At Sunset Beach last month, I watched a trio of grommets run up the beach from Kammieland, their smiles big and hearty, their blade-thin thrusters bedecked with sponsors’ logos. I was reminded of that scene in The Endless Summer when Robert August and Mike Hyson come running down the sand dunes en route to a holy grail of sorts, the gorgeous, peeling, eternal righthanders of Cape St. Francis in South Africa. Sunset was small and wonky, but the three grommets beamed stoke from their eyes and tanned faces. They couldn’t get in the water fast enough.

 

wave barrelingI was also reminded of my own grommethood, or in California parlance, gremmiehood. That first wave at Waikiki on a banana yellow soft top—the sapphire blue water streaking past, the spray tickling my ankles, that sense of dropping down a liquid slope that never ended. That first cutback at First Point Malibu—the hyper-awareness of shoulder and hand placement as learned from Larry Bertlemann and Dane Kealoha and Buttons, the heave-ho it took to muscle my 5’9” Town and Country twin fin back to the foam. That first tube that came not in real life but a dream, a dream that was the result of watching Gerry Lopez’s epic inside-the-tube footage from, what was it,Five Summer Stories (GoPro long before there was GoPro)?

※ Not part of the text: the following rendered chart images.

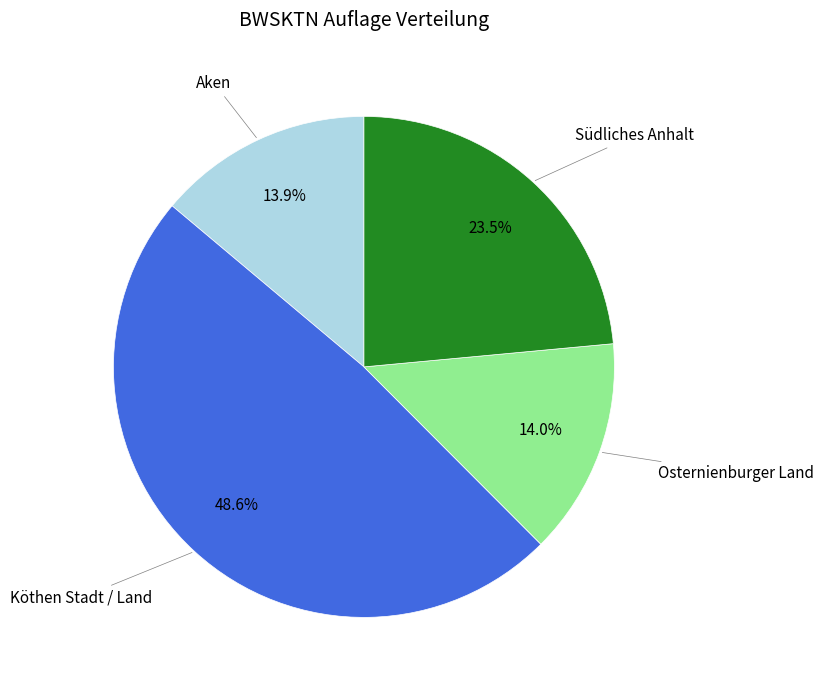

Does any single category account for the majority?

No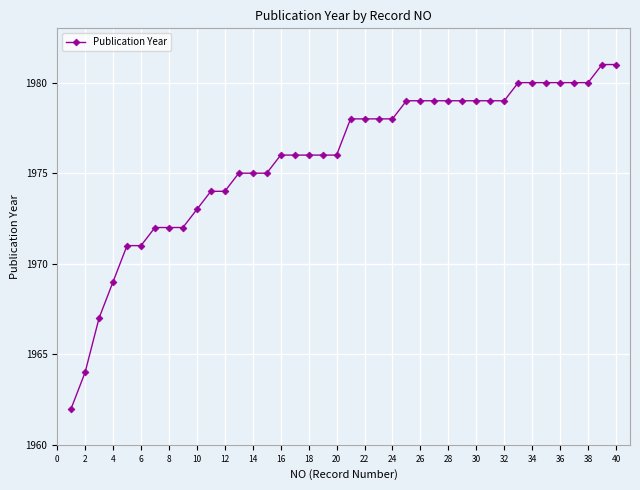

Reading left to right, list all the values displayed in this chart.

1962	1964	1967	1969	1971	1971	1972	1972	1972	1973	1974	1974	1975	1975	1975	1976	1976	1976	1976	1976	1978	1978	1978	1978	1979	1979	1979	1979	1979	1979	1979	1979	1980	1980	1980	1980	1980	1980	1981	1981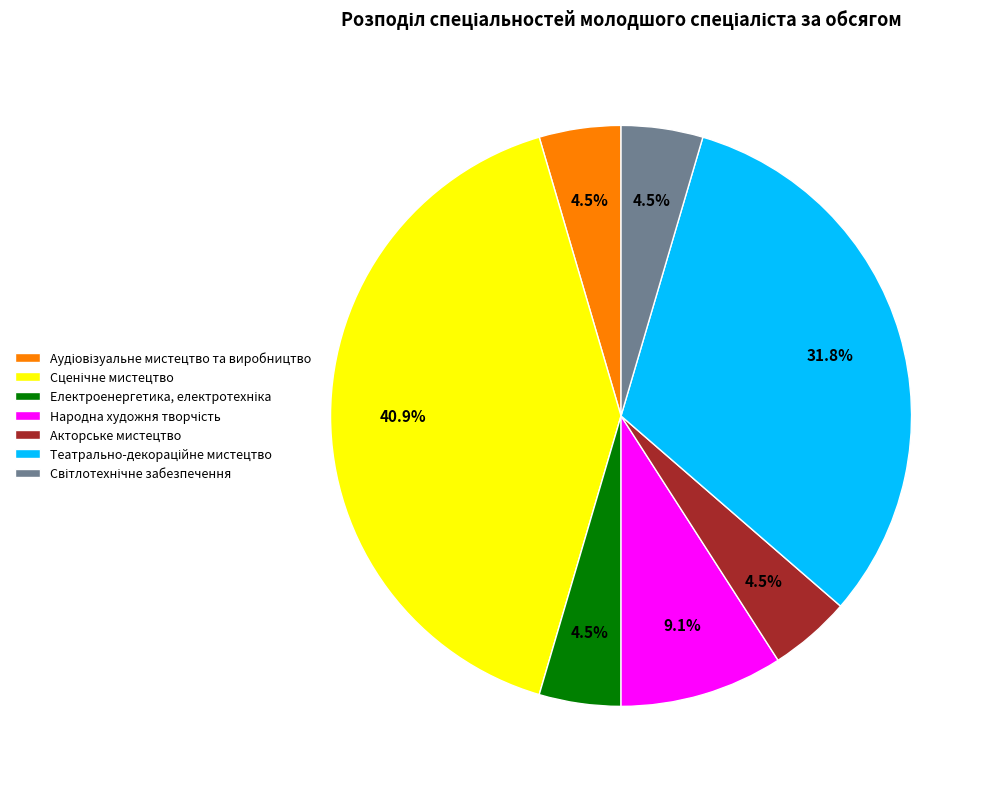

Is Акторське мистецтво the majority of the pie?

No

My tube was an emerald green and gold-dazzled right at Hammond’s Reef in Santa Barbara, a little watery womb that hit upon the same instincts that drew me to tree forts and crawl spaces and hiding under tables when I was a child. (It was so real and vivid that it completely overshadowed my first real tube, which I can’t remember at all.)

            

 

Looking back on those days, I can easily fall into horrible nostalgia traps: Were the waves better back then? Was the water cleaner? Did the VW vans and wing pintail single fins and Sea Suits beaver tails cast a distinctly ‘70s buzz over things? Certainly the lineups were a lot less crowded.

           

A seventy-one-year-old surfer friend of mine has a theory. He says that if you’ve been surfing for three decades or more, it’s almost impossible not to get down on the crowds and commercialism and swell forecasting that ensures that any day head-high or bigger will be crowded. But if you’re a 10th grader who grew up on John John Florence, you know nothing else. The packed lineups, the air reverses, the million dollar contracts, the Teahupo’os and Tavaruas and Lower Trestles look much like that Garden of Eden surf world did to Robert August and Mike Hynson when they went on their Endless Summer.

            

Which is to say that the pure stoke that courses through our bloodstreams, infuses them with salt water, and sends off on our lifelong surf odysseys remains much the same as it did to the longboarders of the ‘50s and ‘60s, to the Waikiki Beach Boys of the early 1900s, to the earliest wave sliders who, on their way back to shore from a day of fishing in a roughly-carved canoe, caught a wave and felt a whoosh in their bellies.